幕府の方から、幕府、将軍をやめる。権力を天皇に返す。
→「討幕の密勅」が意味をなさないものになる。
(幕府を攻めさせないため。薩長との全面戦争を避けるため。)
<江戸幕府の滅亡>
☆1867年12月9日 「王政復古の大号令」
・摂関・幕府の廃止
・「三職」を設置
①総裁(そうさい):有栖川宮 熾仁(ありすがわのみや・たるひと)親王(皇族)
②議定(ぎじょう):公家、藩主
③参与(さんよ):下級武士 下級貴族
※ここに徳川慶喜が入ってない
=江戸幕府は絶対的な権力。

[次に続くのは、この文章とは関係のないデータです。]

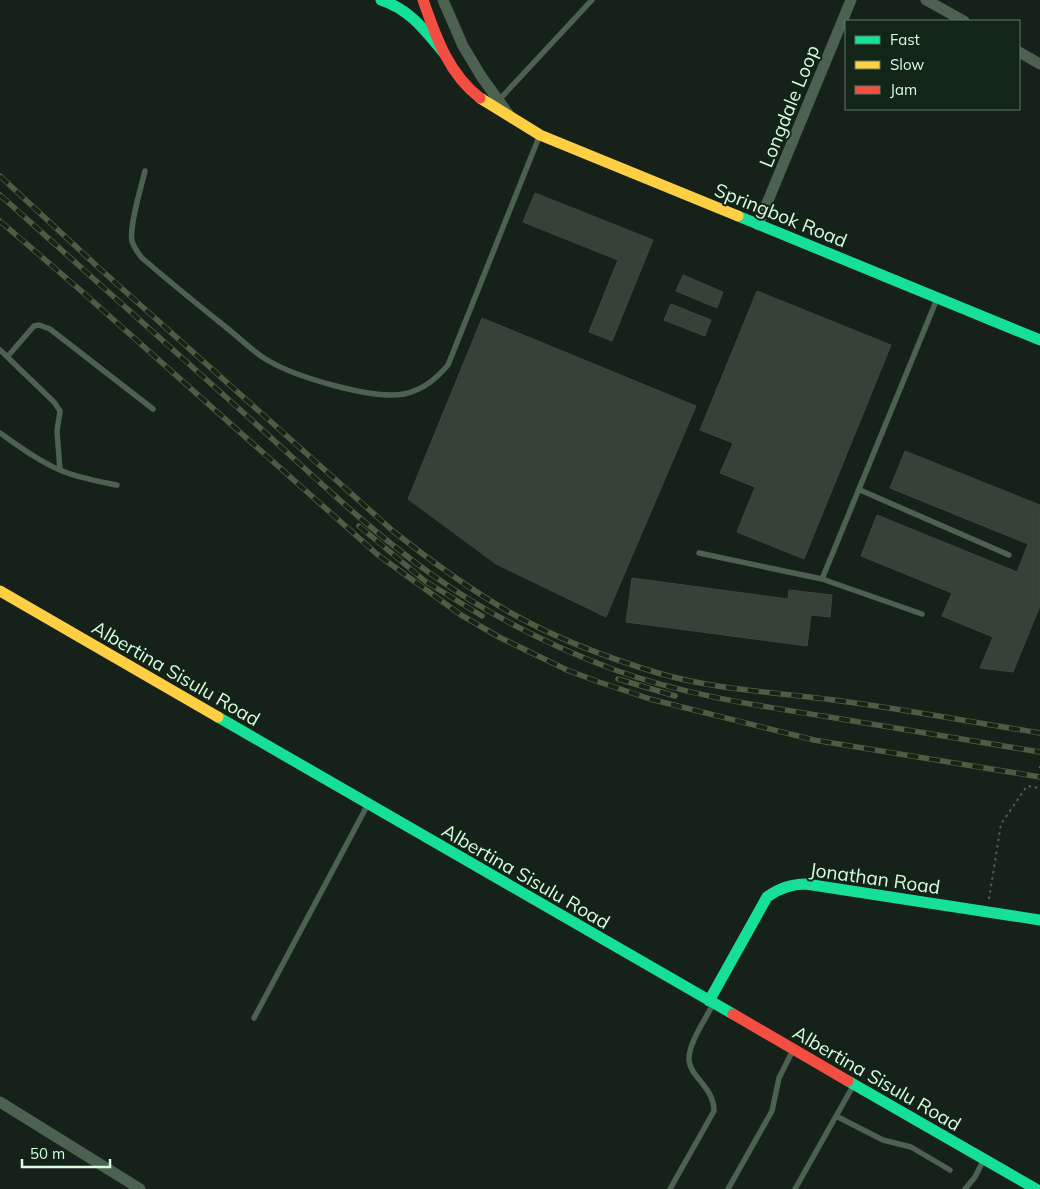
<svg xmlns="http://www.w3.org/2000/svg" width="1040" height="1189" font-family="Mulish,sans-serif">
<rect width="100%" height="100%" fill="#162119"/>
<path fill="#344238" stroke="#394a3e" d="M535,193L653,240L612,341L589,332L618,260L523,222Z
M683,275L723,292L717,308L676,291Z
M757,291L891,345L804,559L737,532L755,487L720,473L733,443L700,430Z
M671,304L711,320L705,336L664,320Z
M482,318L696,406L606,617L496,564L408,499Z
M905,451L1040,505V606L1013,672L980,668L993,637L942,616L952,593L861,556L877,515L1017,572L1028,544L890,488Z
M632,578L788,599L789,590L832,595L830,617L811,615L807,646L626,622Z"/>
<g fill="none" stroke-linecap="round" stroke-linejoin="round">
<path stroke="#53604a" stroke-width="2" stroke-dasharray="2.5 4" stroke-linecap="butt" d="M1039,767H1040
M989,899L1001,824L1027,786L1040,788"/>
<path stroke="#4c614f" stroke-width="5.5" d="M499,100L592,0
M145,171C141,187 129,227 132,241C134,248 138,253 142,258C170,282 198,305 227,328C241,339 254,353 269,361C296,377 373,400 404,394C423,390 436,379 448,365L539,137
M0,350L54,402L60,411L57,431L60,470
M8,356L34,326L39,325L50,329L153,409
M0,433C19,446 38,461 60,470C78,478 97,481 117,485
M860,490L1009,555
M699,553L822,579L922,614
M822,579L937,299
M254,1018L367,806
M836,1116L883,1140L911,1147L950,1170
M670,1189L714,1111C714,1087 690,1077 689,1060C688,1044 705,1020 712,1006
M728,1189L772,1111L779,1078L792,1052
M795,1189L853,1086
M965,1189L975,1177L983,1161"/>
<path stroke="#4c614f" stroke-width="11" d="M443,0L463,46L481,76L509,115
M926,0L964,21
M1019,52L1040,64
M758,225L851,0
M0,1102L140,1189"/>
<path stroke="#16e098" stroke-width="11" d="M381,0C409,9 425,30 443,52
M738,216L1040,340
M218,717L733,1014
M709,1001L767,897C779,888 791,884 806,884L1040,920
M848,1081L1036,1189"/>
<path stroke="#ffcf43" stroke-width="11" d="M480,98L540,135L738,216
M0,591L218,717"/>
<path stroke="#f24e42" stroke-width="11" d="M423,0C436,37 448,73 480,98
M733,1014L848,1081"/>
<g stroke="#4e5d42" stroke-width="5.5">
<path id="rail" d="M0,176L99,268L393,531C431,561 469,589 511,613C557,639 608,658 658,673C716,690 775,692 834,700C903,709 971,722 1040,733
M0,195C82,268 164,342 246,415C306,469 365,527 431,574C487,614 550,646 615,670C682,694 753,705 823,716C895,728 968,740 1040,752
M0,221L79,289L378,555L461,615L499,637L567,670L599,682L650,699L814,740L1040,777
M359,526L425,581L482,616
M618,679L675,696"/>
</g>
<use href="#rail" stroke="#122516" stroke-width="4" stroke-dasharray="11" stroke-linecap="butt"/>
</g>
<g text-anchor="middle" stroke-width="4" stroke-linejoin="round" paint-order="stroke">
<g font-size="19" fill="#dafbe0" stroke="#122516">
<text transform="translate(789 106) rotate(-68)" y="7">Longdale Loop</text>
<text transform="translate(781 215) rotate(22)" y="7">Springbok Road</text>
<text transform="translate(176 673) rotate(30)" y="7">Albertina Sisulu Road</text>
<text transform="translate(526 876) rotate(30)" y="7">Albertina Sisulu Road</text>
<text transform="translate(875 878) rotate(8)" y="7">Jonathan Road</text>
<text transform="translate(877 1078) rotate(30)" y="7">Albertina Sisulu Road</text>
</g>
</g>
<rect x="845" y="20" width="175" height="90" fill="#122516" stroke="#627b67"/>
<rect x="855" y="36" width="25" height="8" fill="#16e098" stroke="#627b67"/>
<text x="890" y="45" font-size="15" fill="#dafbe0">Fast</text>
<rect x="855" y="61" width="25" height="8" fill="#ffcf43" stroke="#627b67"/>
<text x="890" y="70" font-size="15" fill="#dafbe0">Slow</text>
<rect x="855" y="86" width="25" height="8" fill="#f24e42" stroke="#627b67"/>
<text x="890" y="95" font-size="15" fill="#dafbe0">Jam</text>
<path d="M22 1159v8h88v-8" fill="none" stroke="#dafbe0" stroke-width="2.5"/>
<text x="30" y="1159" font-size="15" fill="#dafbe0" stroke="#122516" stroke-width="4" paint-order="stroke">50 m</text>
</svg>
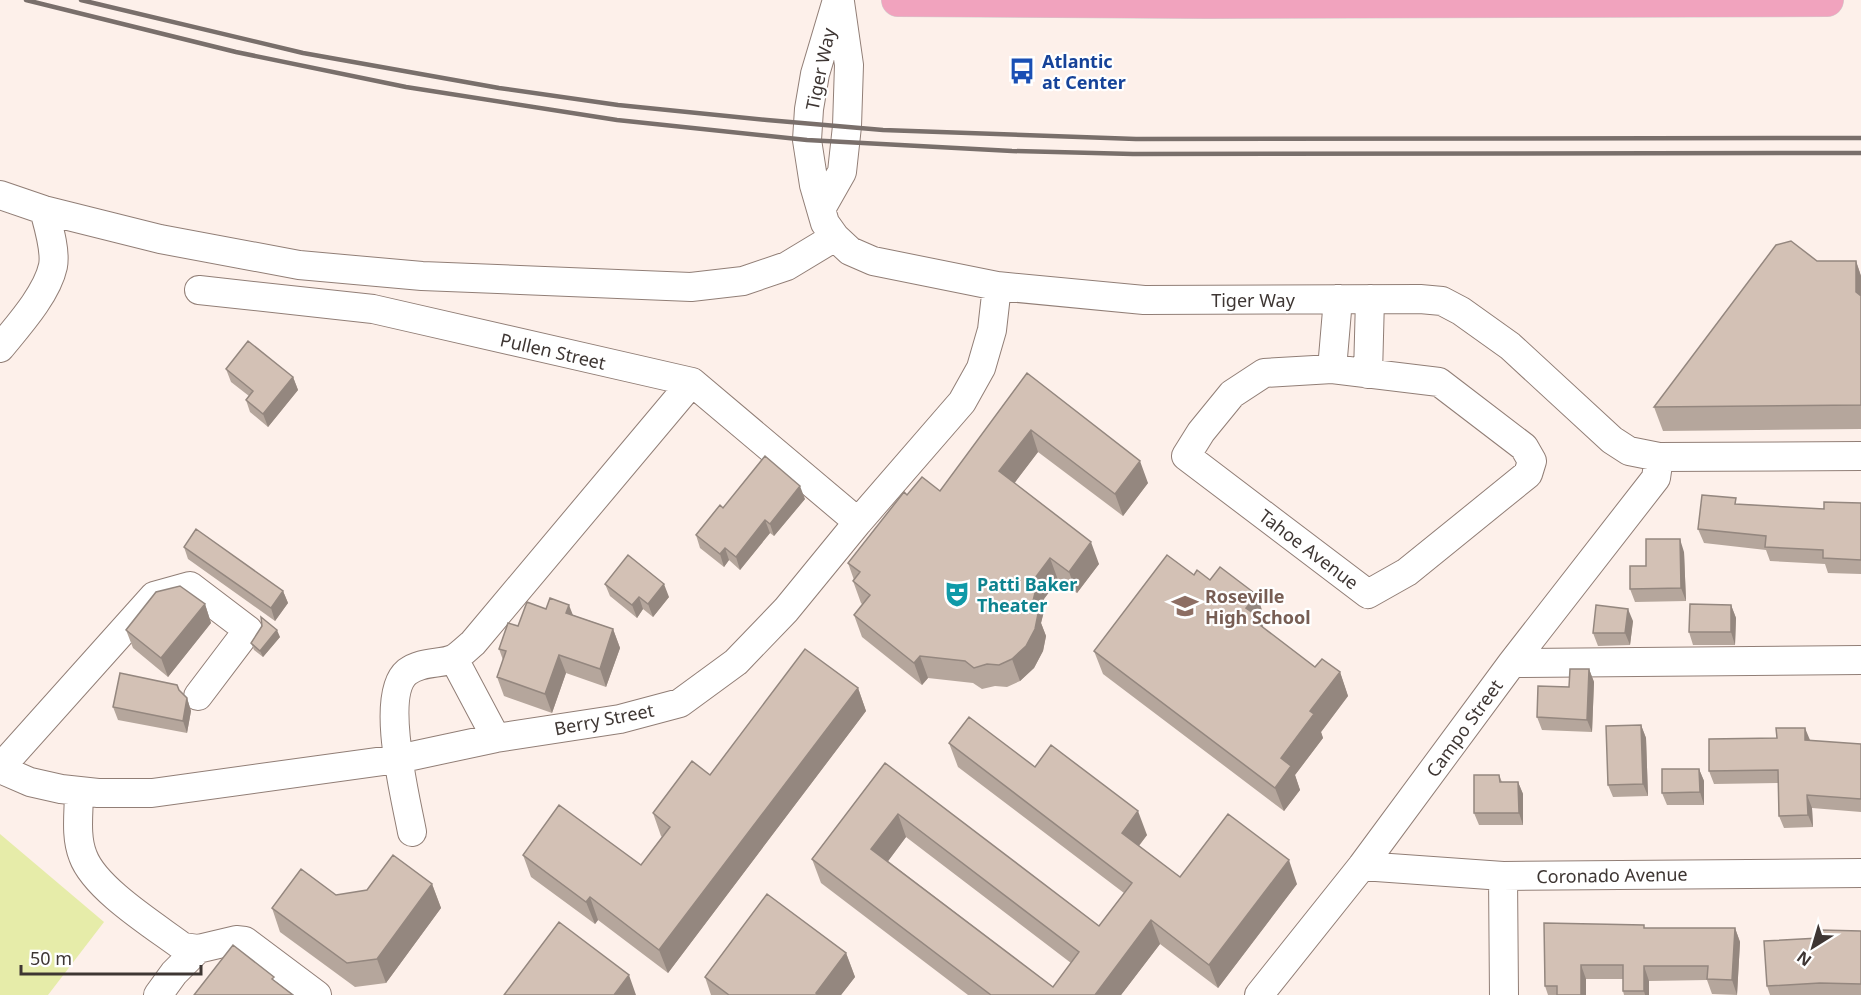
<svg xmlns="http://www.w3.org/2000/svg" width="1861" height="995" font-family="'Noto Sans',sans-serif">
  <style>
    .green { fill: #e6eca9 }
    .lines { fill: none; stroke-linecap: round; stroke-linejoin: round }
    .minor-casing { stroke: #917e76; stroke-width: 30 }
    .major-casing { stroke: #d1cfce; stroke-width: 34 }
    .minor { stroke: #fff; stroke-width: 28 }
    .major { stroke: #f1a3be; stroke-width: 33 }
    .rail { stroke: #796f6b; stroke-width: 4.5 }
    .wall { fill: #b5a69c; fill-rule: evenodd }
    .shaded-wall { fill: #94877f }
    .building { fill: #d3c1b5; stroke: #94877f; stroke-width: 1.5; fill-rule: evenodd }
    .labels { text-anchor: middle; dominant-baseline: central; stroke-width: 4.5; stroke-linejoin: round; paint-order: stroke }
    .transit-label { font-size: 18px; font-weight: bold; fill: #164399; stroke: #fff; text-anchor: start }
    .street-label { font-size: 18px; fill: #3e3633; stroke: #fff }
    .culture-label { font-size: 18px; font-weight: bold; fill: #0d838f; stroke: #fff; text-anchor: start }
    .education-label { font-size: 18px; font-weight: bold; fill: #785e54; stroke: #fff; text-anchor: start }
  </style>
  <rect width="100%" height="100%" fill="#fdf0ea"/>
  <path class="green" d="M0 834 104 922 48 995H0Z"/>
  <g class="lines">
    <g class="minor-casing">
      <path id="minor" d="M837 0 815 74 809 109 807 140 814 185 825 223 835 237 850 251 873 261 997 286 1144 300 1420 299 1442 301 1461 311 1510 346 1612 440 1629 451 1659 457 1861 456
        M0 195 44 210 160 239 299 265 422 276 691 287 743 281 787 266 835 237
        M821 209 842 172 847 126 849 65 840 2
        M199 290 373 309 692 382 858 522
        M0 348C18 326 47 294 53 266 56 250 48 225 44 210
        M1332 369 1439 382 1524 447 1532 461 1528 474 1407 572 1368 594 1186 456 1201 432 1232 394 1264 373Z
        M1332 369 1338 299
        M1368 374 1370 299
        M454 659 496 738
        M1512 663 1861 660
        M0 768 154 596 190 586 248 630 198 696
        M0 769 30 782 61 789 98 793H152L398 759 496 738 620 719 680 703 736 662 786 610 858 522 962 402 981 368 992 330 997 286
        M79 791C79 812 75 836 83 856 95 889 155 926 183 947L198 949 236 940 245 941 317 995
        M412 832C406 799 379 695 407 672 423 660 442 665 455 658 461 654 467 648 473 643L692 382
        M1362 866 1503 876 1861 873
        M1503 876 1504 995
        M158 995 174 973 198 949
        M1259 995 1362 866 1512 663 1656 478 1659 457"/>
    </g>
    <g class="major-casing">
      <path id="major" d="M898 0 1207 2 1827 0"/>
    </g>
    <use href="#minor" class="minor"/>
    <use href="#major" class="major"/>
    <path class="rail" d="M26 0 236 52 406 87 617 120 807 140 1012 151 1133 154 1861 153
      M81 0 303 53 499 88 618 105 767 120 883 130 1136 139 1861 138"/>
  </g>
  <path class="wall" d="M1817 261H1856L1861 276V429L1663 431 1654 407Z
    M226 369 293 377 298 390 268 427 250 412 246 400 249 396 231 382Z
    M1027 373 1148 483 1123 516 1038 452 1014 483 1099 564 1077 593 1058 580 1041 603 1044 611 1041 623 1046 636 1043 651 1034 668 1020 681 1007 687 995 686 982 689 973 683 928 678 922 685 862 637 854 615 863 605 861 603 853 581 854 580 848 563 907 495 940 491Z
    M805 499 774 536 770 533 740 570 729 560 724 567 700 548 696 535 723 508Z
    M1861 503V574L1828 573 1825 564 1770 561 1766 550 1704 543 1698 529 1738 504 1824 509Z
    M184 547 283 591 288 603 275 621 188 559Z
    M1684 552 1686 601 1635 602 1630 589 1646 566Z
    M1194 575 1265 619 1262 623 1263 628 1315 667 1340 672 1348 696 1321 732 1323 738 1295 775 1300 790 1284 811 1103 674 1094 651Z
    M605 584 669 597 653 617 643 609 637 618 610 596Z
    M205 604 211 623 168 677 133 648 126 630Z
    M1731 605 1736 618 1735 645H1693L1689 632Z
    M546 609 573 615 613 629 620 648 606 687 566 673 552 713 504 696 497 677 503 660 499 649 518 626Z
    M1633 621 1630 645 1598 646 1593 633Z
    M262 626 280 637 263 657 254 650 251 643Z
    M1589 669 1594 682 1592 732 1542 730 1537 717Z
    M858 688 866 711 668 973 598 920 595 924 531 877 523 855 641 865 662 837 661 836 653 813 710 775Z
    M180 692 187 698 191 711 187 733 118 720 113 707Z
    M1641 725 1646 738 1648 796 1613 797 1608 785Z
    M1810 741 1861 744V812L1812 808 1813 827 1784 828 1779 816 1778 783 1714 784 1709 771Z
    M949 743 1035 767 1147 835 1139 846 1180 877 1297 884 1218 988 1160 944 1121 995H968L821 883 812 859 885 763 1099 926 1124 893 958 767ZM906 837 1071 963 1053 987 888 861Z
    M1699 769 1704 781V805H1667L1662 793Z
    M1499 775 1502 782H1518L1523 794V825H1479L1474 813Z
    M432 884 441 908 386 983 355 987 280 932 272 908 336 895Z
    M1644 928H1735L1740 942 1737 995 1712 994 1707 980 1649 981V995H1624L1623 991V979H1586V995H1548L1545 986Z
    M1861 931V995H1770L1767 986Z
    M846 953 855 977 841 995H711L705 977Z"/>
  <path class="shaded-wall" d="M1856 261 1861 276V306L1856 292Z
    M293 377 298 390 268 427 263 414Z
    M1031 430 1038 452 1007 493 999 471Z
    M1140 461 1148 483 1123 516 1115 494Z
    M800 486 805 499 774 536 770 524Z
    M765 520 770 533 740 570 736 557Z
    M1680 539 1684 552 1686 601 1681 588Z
    M1091 542 1099 564 1077 593 1069 572Z
    M725 548 729 560 724 567 720 554Z
    M1050 558 1058 580 1041 603 1044 611 1041 623 1046 636 1043 651 1034 668 1020 681 1012 659 1032 582Z
    M664 584 669 597 653 617 648 604Z
    M283 591 288 603 275 621 271 608Z
    M1257 595 1265 619 1262 623 1268 642 1246 608Z
    M639 597 643 609 637 618 632 605Z
    M205 604 211 623 168 677 161 658Z
    M569 605 576 623 566 613Z
    M1731 605 1736 618 1735 645 1731 632Z
    M1628 609 1633 621 1630 645 1625 633Z
    M613 629 620 648 606 687 600 669Z
    M277 630 280 637 263 657 260 651Z
    M559 655 566 673 552 713 545 694Z
    M920 656 928 678 922 685 914 663Z
    M1589 669 1594 682 1592 732 1587 720Z
    M1340 672 1348 696 1321 732 1323 738 1295 775 1300 790 1284 811 1275 788 1281 758 1310 711Z
    M858 688 866 711 668 973 659 950Z
    M187 698 191 711 187 733 183 721Z
    M1641 725 1646 738 1648 796 1643 784Z
    M1805 728 1810 740V753L1805 740Z
    M1699 769 1704 781V805L1700 792Z
    M1518 782 1523 794V825L1519 813Z
    M1807 795 1812 808 1813 827 1808 815Z
    M1138 811 1147 835 1130 857 1122 833Z
    M898 814 906 837 880 872 871 849Z
    M1289 860 1297 884 1218 988 1209 965Z
    M432 884 441 908 386 983 377 959Z
    M590 897 598 920 595 924 586 902Z
    M1151 920 1160 944 1121 995H1095Z
    M1735 928 1740 942 1737 995 1732 980Z
    M846 953 855 977 841 995H817L816 993Z
    M1581 965 1586 979V995H1581Z
    M1644 966 1649 981V995H1645L1644 991Z
    M629 975 636 995H614Z"/>
  <path class="building" d="M1791 241 1817 261H1856V292L1861 296V405L1654 407 1776 245Z
    M248 341 293 377 263 414 246 400 253 391 226 369Z
    M1027 373 1140 461 1115 494 1031 430 999 471 1091 542 1069 572 1050 558 1032 582 1036 589 1033 601 1038 614 1035 629 1026 646 1012 659 999 665 987 664 974 668 965 661 920 656 914 663 854 615 870 595 853 581 860 572 848 563 904 492 907 495 922 477 940 491Z
    M765 456 800 486 770 524 765 520 736 557 725 548 720 554 696 535 720 505 723 508Z
    M1702 495 1736 498 1735 504 1824 509V502L1861 503V560L1823 558V550L1765 547 1766 536 1698 529Z
    M196 529 283 591 271 608 184 547Z
    M1646 539H1680L1681 588 1630 589V566H1646Z
    M628 555 664 584 648 604 639 597 632 605 605 584Z
    M1167 555 1194 575 1197 570 1210 580 1220 567 1257 595 1246 608 1260 618 1256 622 1315 667 1322 659 1340 672 1310 711 1314 714 1281 758 1291 766 1275 788 1094 651Z
    M180 586 205 604 161 658 126 630 156 592Z
    M550 598 569 605 566 613 613 629 600 669 559 655 545 694 497 677 506 651 499 649 508 623 518 626 527 602 546 609Z
    M1690 604 1731 605V632H1689Z
    M1596 605 1628 609 1625 633H1593Z
    M261 617 277 630 260 651 251 643 262 626Z
    M805 649 858 688 659 950 590 897 586 902 523 855 559 805 641 865 670 827 653 813 692 761 710 775Z
    M1570 669H1589L1587 720 1537 717 1538 686 1569 687Z
    M120 673 177 685 179 690 187 698 183 721 113 707Z
    M969 717 1035 767 1051 745 1138 811 1122 833 1180 877 1228 814 1289 860 1209 965 1151 920 1095 995H991L812 859 885 763 1099 926 1132 883 949 743ZM898 814 1079 952 1053 987 871 849Z
    M1641 725 1643 784 1608 785 1606 726Z
    M1776 728H1805V740L1861 744V799L1807 795 1808 815 1779 816 1778 770 1709 771V739L1777 738Z
    M1662 769H1699L1700 792 1662 793Z
    M1474 775H1499L1500 782H1518L1519 813H1474Z
    M393 855 432 884 377 959 347 963 272 908 301 869 336 895 367 890Z
    M767 894 846 953 816 993 819 995H729L705 977Z
    M559 922 629 975 614 995H504Z
    M1544 923 1644 925V928H1735L1732 980 1707 979 1708 966H1644V991H1623V965H1581V995H1557V986H1545Z
    M1820 930 1861 931V984L1820 983 1767 986 1764 941 1819 938Z
    M233 945 274 977 272 979 293 995H194Z"/>
  <defs>
    <g id="bus-bare" transform="scale(2.07)"><path d="M-5-6H5V4H4V6H2V4H-2V6H-4V4H-5ZM-3.5-4V0h7V-4ZM-3.5 1.2v1.5H-2V1.2ZM2 1.2v1.5H3.5V1.2Z" fill="#1a4fb4" stroke="#fff" stroke-width="2.5" paint-order="stroke"/></g>
    <g id="theatre-bare" transform="scale(2.07)"><path d="M-5-5.5Q0-4 5-5.5V0Q5 5 0 6Q-5 5-5 0ZM-3.3-2.5H-1v1.5H-3.3ZM1-2.5H3.3v1.5H1ZM-2.8 1Q0 5.5 2.8 1Z" fill="#0f9aa8" stroke="#fff" stroke-width="2.5" paint-order="stroke"/></g>
    <g id="school-bare" transform="scale(2.07)"><path d="M0-5L7-2L0 1L-7-2ZM-4 1L0 2.5L4 1V4Q0 6-4 4Z" fill="#8d6e63" stroke="#fff" stroke-width="2.5" paint-order="stroke"/></g>
  </defs>
  <g fill-rule="evenodd">
    <use href="#bus-bare" x="1022" y="71"/>
    <use href="#theatre-bare" x="957" y="594"/>
    <use href="#school-bare" x="1185" y="606"/>
  </g>
  <g class="labels">
    <g class="transit-label">
      <text x="1042" y="61">Atlantic<tspan x="1042" dy="21">at Center</tspan></text>
    </g>
    <g class="street-label">
      <text transform="translate(820 69) rotate(-78)">Tiger Way</text>
      <text x="1253" y="300">Tiger Way</text>
      <text transform="translate(553 351) rotate(13)">Pullen Street</text>
      <text transform="translate(1309 549) rotate(37)">Tahoe Avenue</text>
      <text transform="translate(604 719) rotate(-11)">Berry Street</text>
      <text transform="translate(1464 728) rotate(-54)">Campo Street</text>
      <text transform="translate(1612 875) rotate(-1)">Coronado Avenue</text>
    </g>
    <g class="culture-label">
      <text x="977" y="584">Patti Baker<tspan x="977" dy="21">Theater</tspan></text>
    </g>
    <g class="education-label">
      <text x="1205" y="596">Roseville<tspan x="1205" dy="21">High School</tspan></text>
    </g>
  </g>
  <g transform="translate(1813 947) rotate(217)" stroke="#ffffff" stroke-width="4.5" paint-order="stroke">
  <path d="M0-4.5L10 22L0 15L-10 22Z" fill="#3e3633"/>
  <text y="-9" font-size="16" font-weight="bold" text-anchor="middle" fill="#3e3633">N</text>
  </g>
  <path d="M21 965v9h180v-9" fill="none" stroke="#3e3633" stroke-width="3"/>
  <text x="30" y="965" font-size="18" fill="#3e3633" stroke="#ffffff" stroke-width="4.5" paint-order="stroke">50 m</text>
</svg>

対等、平等にはならない。
↓↓
(同じ日)
☆1867年12月9日 「小御所会議(こごしょかいぎ)」
・徳川慶喜の「辞官」(将軍だけでなく内大臣も辞退させる)
・「納地」を決定(領地を返上)
(=薩長は煽っている。そうすれば徳川軍を反乱軍として討てるので。)
↓↓
慶喜は挑発に乗らず、受け入れる。
↓↓
しかし「幕臣」が暴発。「戊辰戦争」へ・・。
(直参たちのプライドが許さない。)
☆世直し一揆・打ちこわしの頻発
「ええじゃないか」の乱舞(1867年)
世の中が退廃的なムードに・・。